Marília recuou um passo, fugindo do olhar intenso dele.
“Vou me lavar.”
Antes mesmo de dar dois passos, Inácio segurou sua mão, abraçando-a por trás, com a respiração pesada: “Vamos continuar.”
O corpo de Marília ficou tenso por um instante.
Antes que ela pudesse recusar, o beijo de Inácio já pousava em seu rosto e pescoço...
“Eu não quero...”
Marília imediatamente tentou afastá-lo.
Inácio parou, respirando com dificuldade.
Não sabia por que, mas desde a primeira vez com Marília, ele se tornara cada vez mais incapaz de se controlar, e seu desejo só aumentava.

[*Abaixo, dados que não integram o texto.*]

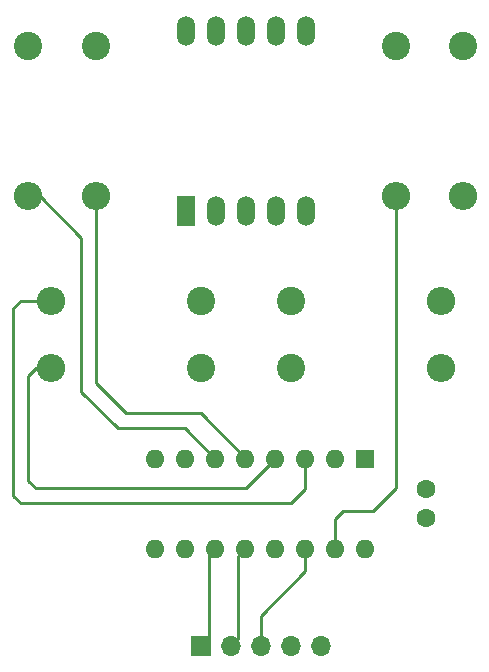
<source format=gbr>
%TF.GenerationSoftware,KiCad,Pcbnew,(6.0.4)*%
%TF.CreationDate,2022-04-30T17:38:09-07:00*%
%TF.ProjectId,SingleSevenSegments,53696e67-6c65-4536-9576-656e5365676d,rev?*%
%TF.SameCoordinates,Original*%
%TF.FileFunction,Copper,L1,Top*%
%TF.FilePolarity,Positive*%
%FSLAX46Y46*%
G04 Gerber Fmt 4.6, Leading zero omitted, Abs format (unit mm)*
G04 Created by KiCad (PCBNEW (6.0.4)) date 2022-04-30 17:38:09*
%MOMM*%
%LPD*%
G01*
G04 APERTURE LIST*
%TA.AperFunction,ComponentPad*%
%ADD10C,1.600000*%
%TD*%
%TA.AperFunction,ComponentPad*%
%ADD11C,2.400000*%
%TD*%
%TA.AperFunction,ComponentPad*%
%ADD12O,2.400000X2.400000*%
%TD*%
%TA.AperFunction,ComponentPad*%
%ADD13R,1.524000X2.524000*%
%TD*%
%TA.AperFunction,ComponentPad*%
%ADD14O,1.524000X2.524000*%
%TD*%
%TA.AperFunction,ComponentPad*%
%ADD15R,1.600000X1.600000*%
%TD*%
%TA.AperFunction,ComponentPad*%
%ADD16O,1.600000X1.600000*%
%TD*%
%TA.AperFunction,ComponentPad*%
%ADD17R,1.700000X1.700000*%
%TD*%
%TA.AperFunction,ComponentPad*%
%ADD18O,1.700000X1.700000*%
%TD*%
%TA.AperFunction,Conductor*%
%ADD19C,0.250000*%
%TD*%
G04 APERTURE END LIST*
D10*
%TO.P,C1,1*%
%TO.N,Net-(C1-Pad1)*%
X157480000Y-74285000D03*
%TO.P,C1,2*%
%TO.N,GND*%
X157480000Y-71785000D03*
%TD*%
D11*
%TO.P,R2,1*%
%TO.N,Net-(R2-Pad1)*%
X160655000Y-34290000D03*
D12*
%TO.P,R2,2*%
%TO.N,Net-(R2-Pad2)*%
X160655000Y-46990000D03*
%TD*%
D11*
%TO.P,R6,1*%
%TO.N,Net-(R6-Pad1)*%
X129540000Y-34290000D03*
D12*
%TO.P,R6,2*%
%TO.N,Net-(R6-Pad2)*%
X129540000Y-46990000D03*
%TD*%
D13*
%TO.P,U2,1,E*%
%TO.N,Net-(R5-Pad1)*%
X137160000Y-48260000D03*
D14*
%TO.P,U2,2,D*%
%TO.N,Net-(R4-Pad1)*%
X139700000Y-48260000D03*
%TO.P,U2,3,CC*%
%TO.N,GND*%
X142240000Y-48260000D03*
%TO.P,U2,4,C*%
%TO.N,Net-(R3-Pad1)*%
X144780000Y-48260000D03*
%TO.P,U2,5,DP*%
%TO.N,Net-(R8-Pad1)*%
X147320000Y-48260000D03*
%TO.P,U2,6,B*%
%TO.N,Net-(R2-Pad1)*%
X147320000Y-33020000D03*
%TO.P,U2,7,A*%
%TO.N,Net-(R1-Pad1)*%
X144780000Y-33020000D03*
%TO.P,U2,8,CC*%
%TO.N,GND*%
X142240000Y-33020000D03*
%TO.P,U2,9,F*%
%TO.N,Net-(R6-Pad1)*%
X139700000Y-33020000D03*
%TO.P,U2,10,G*%
%TO.N,Net-(R7-Pad1)*%
X137160000Y-33020000D03*
%TD*%
D11*
%TO.P,R4,1*%
%TO.N,Net-(R4-Pad1)*%
X138430000Y-55880000D03*
D12*
%TO.P,R4,2*%
%TO.N,Net-(R4-Pad2)*%
X125730000Y-55880000D03*
%TD*%
D15*
%TO.P,U1,1,QB*%
%TO.N,Net-(R2-Pad2)*%
X152385000Y-69225000D03*
D16*
%TO.P,U1,2,QC*%
%TO.N,Net-(R3-Pad2)*%
X149845000Y-69225000D03*
%TO.P,U1,3,QD*%
%TO.N,Net-(R4-Pad2)*%
X147305000Y-69225000D03*
%TO.P,U1,4,QE*%
%TO.N,Net-(R5-Pad2)*%
X144765000Y-69225000D03*
%TO.P,U1,5,QF*%
%TO.N,Net-(R6-Pad2)*%
X142225000Y-69225000D03*
%TO.P,U1,6,QG*%
%TO.N,Net-(R7-Pad2)*%
X139685000Y-69225000D03*
%TO.P,U1,7,QH*%
%TO.N,Net-(R8-Pad2)*%
X137145000Y-69225000D03*
%TO.P,U1,8,GND*%
%TO.N,GND*%
X134605000Y-69225000D03*
%TO.P,U1,9,QH'*%
%TO.N,unconnected-(U1-Pad9)*%
X134605000Y-76845000D03*
%TO.P,U1,10,~{SRCLR}*%
%TO.N,Net-(C1-Pad1)*%
X137145000Y-76845000D03*
%TO.P,U1,11,SRCLK*%
%TO.N,Net-(J1-Pad1)*%
X139685000Y-76845000D03*
%TO.P,U1,12,RCLK*%
%TO.N,Net-(J1-Pad2)*%
X142225000Y-76845000D03*
%TO.P,U1,13,~{OE}*%
%TO.N,GND*%
X144765000Y-76845000D03*
%TO.P,U1,14,SER*%
%TO.N,Net-(J1-Pad3)*%
X147305000Y-76845000D03*
%TO.P,U1,15,QA*%
%TO.N,Net-(R1-Pad2)*%
X149845000Y-76845000D03*
%TO.P,U1,16,VCC*%
%TO.N,Net-(C1-Pad1)*%
X152385000Y-76845000D03*
%TD*%
D11*
%TO.P,R3,1*%
%TO.N,Net-(R3-Pad1)*%
X146050000Y-55880000D03*
D12*
%TO.P,R3,2*%
%TO.N,Net-(R3-Pad2)*%
X158750000Y-55880000D03*
%TD*%
D17*
%TO.P,J1,1,Pin_1*%
%TO.N,Net-(J1-Pad1)*%
X138435000Y-85090000D03*
D18*
%TO.P,J1,2,Pin_2*%
%TO.N,Net-(J1-Pad2)*%
X140975000Y-85090000D03*
%TO.P,J1,3,Pin_3*%
%TO.N,Net-(J1-Pad3)*%
X143515000Y-85090000D03*
%TO.P,J1,4,Pin_4*%
%TO.N,Net-(C1-Pad1)*%
X146055000Y-85090000D03*
%TO.P,J1,5,Pin_5*%
%TO.N,GND*%
X148595000Y-85090000D03*
%TD*%
D11*
%TO.P,R1,1*%
%TO.N,Net-(R1-Pad1)*%
X154940000Y-34290000D03*
D12*
%TO.P,R1,2*%
%TO.N,Net-(R1-Pad2)*%
X154940000Y-46990000D03*
%TD*%
D11*
%TO.P,R8,1*%
%TO.N,Net-(R8-Pad1)*%
X146050000Y-61595000D03*
D12*
%TO.P,R8,2*%
%TO.N,Net-(R8-Pad2)*%
X158750000Y-61595000D03*
%TD*%
D11*
%TO.P,R7,1*%
%TO.N,Net-(R7-Pad1)*%
X123825000Y-34290000D03*
D12*
%TO.P,R7,2*%
%TO.N,Net-(R7-Pad2)*%
X123825000Y-46990000D03*
%TD*%
D11*
%TO.P,R5,1*%
%TO.N,Net-(R5-Pad1)*%
X138430000Y-61595000D03*
D12*
%TO.P,R5,2*%
%TO.N,Net-(R5-Pad2)*%
X125730000Y-61595000D03*
%TD*%
D19*
%TO.N,Net-(R4-Pad2)*%
X122555000Y-72390000D02*
X122555000Y-56515000D01*
X147305000Y-71770000D02*
X146050000Y-73025000D01*
X146050000Y-73025000D02*
X123190000Y-73025000D01*
X147305000Y-69225000D02*
X147305000Y-71770000D01*
X122555000Y-56515000D02*
X123190000Y-55880000D01*
X123190000Y-55880000D02*
X125730000Y-55880000D01*
X123190000Y-73025000D02*
X122555000Y-72390000D01*
%TO.N,Net-(R5-Pad2)*%
X124460000Y-61595000D02*
X123825000Y-62230000D01*
X142235000Y-71755000D02*
X144765000Y-69225000D01*
X125730000Y-61595000D02*
X124460000Y-61595000D01*
X123825000Y-62230000D02*
X123825000Y-71120000D01*
X124460000Y-71755000D02*
X142235000Y-71755000D01*
X123825000Y-71120000D02*
X124460000Y-71755000D01*
%TO.N,Net-(R6-Pad2)*%
X132080000Y-65405000D02*
X138430000Y-65405000D01*
X129540000Y-62865000D02*
X132080000Y-65405000D01*
X142225000Y-69200000D02*
X142225000Y-69225000D01*
X138430000Y-65405000D02*
X142225000Y-69200000D01*
X129540000Y-46990000D02*
X129540000Y-62865000D01*
%TO.N,Net-(R7-Pad2)*%
X137135000Y-66675000D02*
X139685000Y-69225000D01*
X124790000Y-46990000D02*
X128330000Y-50530000D01*
X131444283Y-66675000D02*
X137135000Y-66675000D01*
X128330000Y-63560717D02*
X131444283Y-66675000D01*
X123825000Y-46990000D02*
X124790000Y-46990000D01*
X128330000Y-50530000D02*
X128330000Y-63560717D01*
%TO.N,Net-(R1-Pad2)*%
X153035000Y-73660000D02*
X154940000Y-71755000D01*
X149845000Y-76845000D02*
X149845000Y-74310000D01*
X149845000Y-74310000D02*
X150495000Y-73660000D01*
X150495000Y-73660000D02*
X153035000Y-73660000D01*
X154940000Y-71755000D02*
X154940000Y-46990000D01*
%TO.N,Net-(J1-Pad1)*%
X139180000Y-77350000D02*
X139685000Y-76845000D01*
X138435000Y-85090000D02*
X139180000Y-84345000D01*
X139180000Y-84345000D02*
X139180000Y-77350000D01*
%TO.N,Net-(J1-Pad2)*%
X141570000Y-77500000D02*
X142225000Y-76845000D01*
X141570000Y-84495000D02*
X141570000Y-77500000D01*
X140975000Y-85090000D02*
X141570000Y-84495000D01*
%TO.N,Net-(J1-Pad3)*%
X143515000Y-82575000D02*
X147305000Y-78785000D01*
X143515000Y-85090000D02*
X143515000Y-82575000D01*
X147305000Y-78785000D02*
X147305000Y-76845000D01*
%TD*%
M02*

</source>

“Por quê?” A voz dele soou rouca.
Antes que ela respondesse, ele perguntou novamente: “Se você não queria, por que voltou para me provocar?”
“O que você realmente quer? Me diga!!”
“Tudo o que eu puder te dar, eu dou!”
Inácio nunca estivera tão perdido como agora. Ele havia mandado investigar o passado de Marília, sabia do trabalho dela no exterior, também sabia que ela morara com Emílio por quatro ou cinco anos.
Mas não fazia ideia do motivo de ela ter voltado de repente, e ainda por cima, para junto dele.
O abraço de Inácio se apertou, fazendo o ombro de Marília doer.
“Me solte.”
Inácio recusou; sentia que, se soltasse, ela desapareceria novamente.
Enquanto os dois permaneciam nesse impasse, o som da campainha no andar de baixo interrompeu tudo.
Inácio trocou de roupa e desceu.
Clarissa já o aguardava lá embaixo e, ao vê-lo, apressou-se em aproximar-se.
“Inácio, hoje, de qualquer jeito, quero que traga aquela criança para me ver.”
Dias atrás, ao saber que Inácio trouxera uma criança para casa, ela mandou investigar. Mas Inácio fora tão cauteloso que, até agora, ela não descobrira nada sobre a criança.
Ao perceber o motivo da visita, Inácio respondeu friamente: “A criança não é minha.”
Um turbilhão passou pela cabeça de Clarissa.